HC Deb 07 May 1975 vol 891 cc1403-5
3. Mr. Adley

asked the Secretary of State for the Environment if, in view of the fall in bank interest rates, he will arrange to meet the Building Societies Association to discuss a reduction in mortgage rates with it.

Mr. Crosland

My Department maintains close and continuing contact with the building societies on a wide range of topics, including interest rates. At the present time we attach particular importance to stabilisation of mortgage funds. The appropriate level of mortgage interest rates has to be judged both in terms of that objective and in relation to other interest rates generally.

Mr. Adley

I thank the right hon. Gentleman for that reply. However, does not he think that the reduction in interest rates coupled with the large inflows of funds to the societies means that some positive steps could be taken either by the societies or by the Government, or both? In view of the simultaneous rise in mortgage rates which people with local authority mortgages are having to pay, if the right hon.

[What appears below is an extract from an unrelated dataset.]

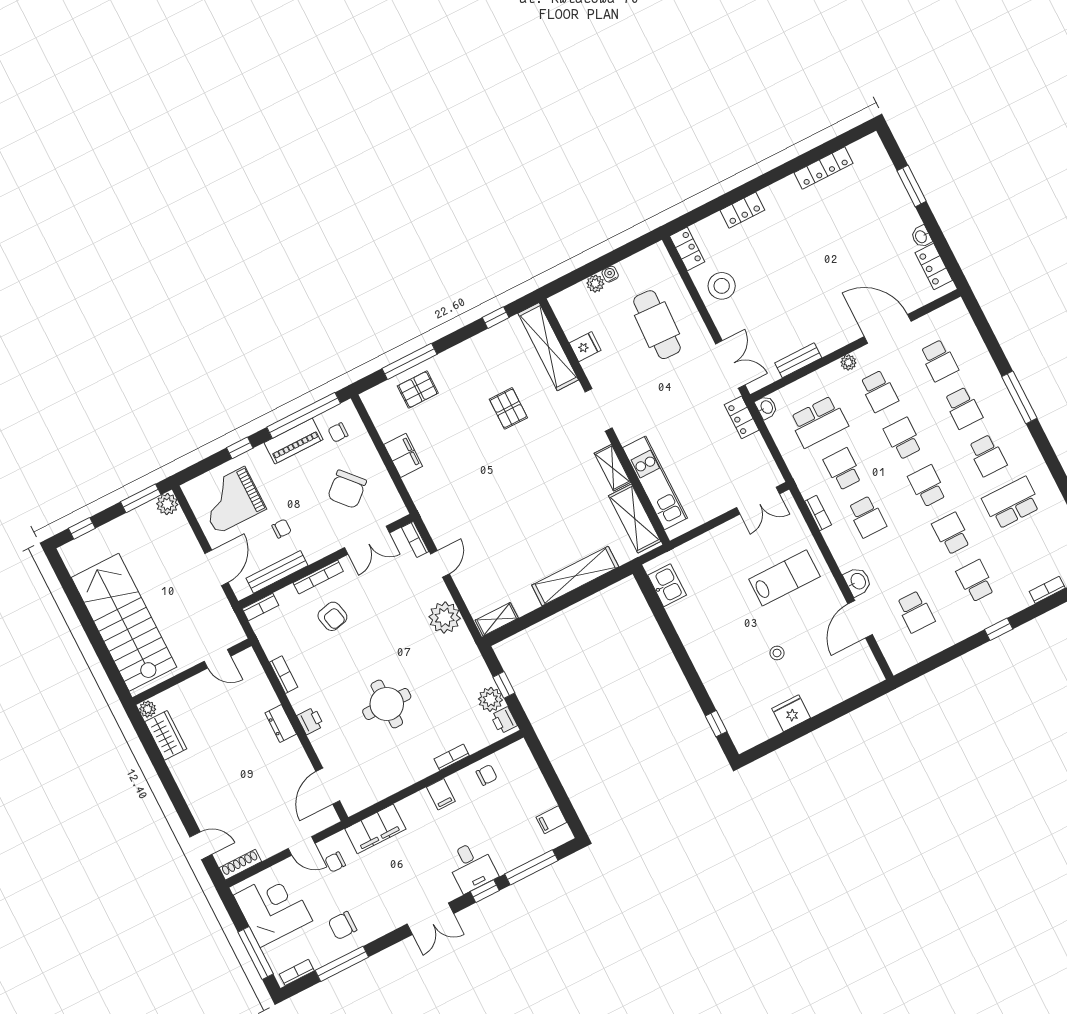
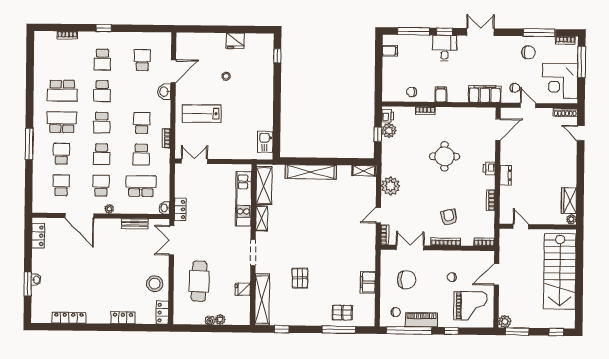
washbasin: (921, 237) -> (36, 280), moved
school desk: (987, 455) -> (62, 122), width x1.85
chair: (347, 489) -> (407, 280), turned 42
bench: (277, 572) -> (466, 256), removed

Gentleman cannot get the building societies to help him to reduce rates will be discuss with them a posssible reallocation of the sums of public money available, so that money could be made available to local authorities for a reduction in interest rates for people who have local authority mortgages?

Mr. Crosland

On the latter part of that question, following the discussion about Section 105—indeed, the previous Question—I shall be asking the building societies tomorrow to enter into discussions with local authorities to try to make good the shortfall in local authority lending involved in the switch of £100 million. On the first part of the question, the real difficulty is that if the societies were to reduce the mortgage rate below 11 per cent. they would certainly have to reduce the investment rate below 7 per cent., to which they have in any case reduced it. We think that if they were to reduce their investment rate below that figure of 7 per cent. we should begin to jeopardise the flow of mortgage money this year. We are not prepared to do that.

Mr. Jim Marshall

May I draw my right hon. Friend's attention to the plight of those who have a mortgage from a local authority? It is a matter of real urgency. In my local authority, from 1st June these people are likely to be faced with a 13½ per cent. interest rate, which is some 2 per cent. higher than—

Mr. Speaker

Order. The hon. Member must put this matter in interrogative form.

Mr. Marshall

Is my right hon. Friend aware of this matter and will he take immediate steps to remove this discrepancy?

Mr. Crosland

I am aware of this problem. There are altogether some 50 authorities charging a mortgage rate higher than 11 per cent. I should dearly like to do something immediately for those authorities in that situation. I fear however, that I have not found the answer to this problem. I am not in a position to give an additional subsidy to local authorities in order to cover this point, and the sort of loan we gave to building societies last year, which is now very nearly repaid, would not assist. Sadly, I cannot pretend that I have yet found the answer to this problem.

Mr. Rossi

Does not the Secretary of State agree that what militates against the lowering of the building societies' lending rate is not their borrowing rate, which is highly competitive today with bank deposit rates, but the effect that the Budget has had on the composite rate of tax payable by building societies, which has risen considerably, preventing building societies from lowering their lending rate? Should not that be the area in which the Government give assistance?

Mr. Crosland

I am surprised to find the hon. Gentleman advocating a further Government subsidy. The fact is that the two successive increases over the last 12 months in the composite rate have been covered, as far as the building societies are concerned, by the reduction in their borrowing rate to 7 per cent., which has restored the margin upon which they were operating a year ago. I am afraid the problem is not as simple as the hon. Gentleman suggests.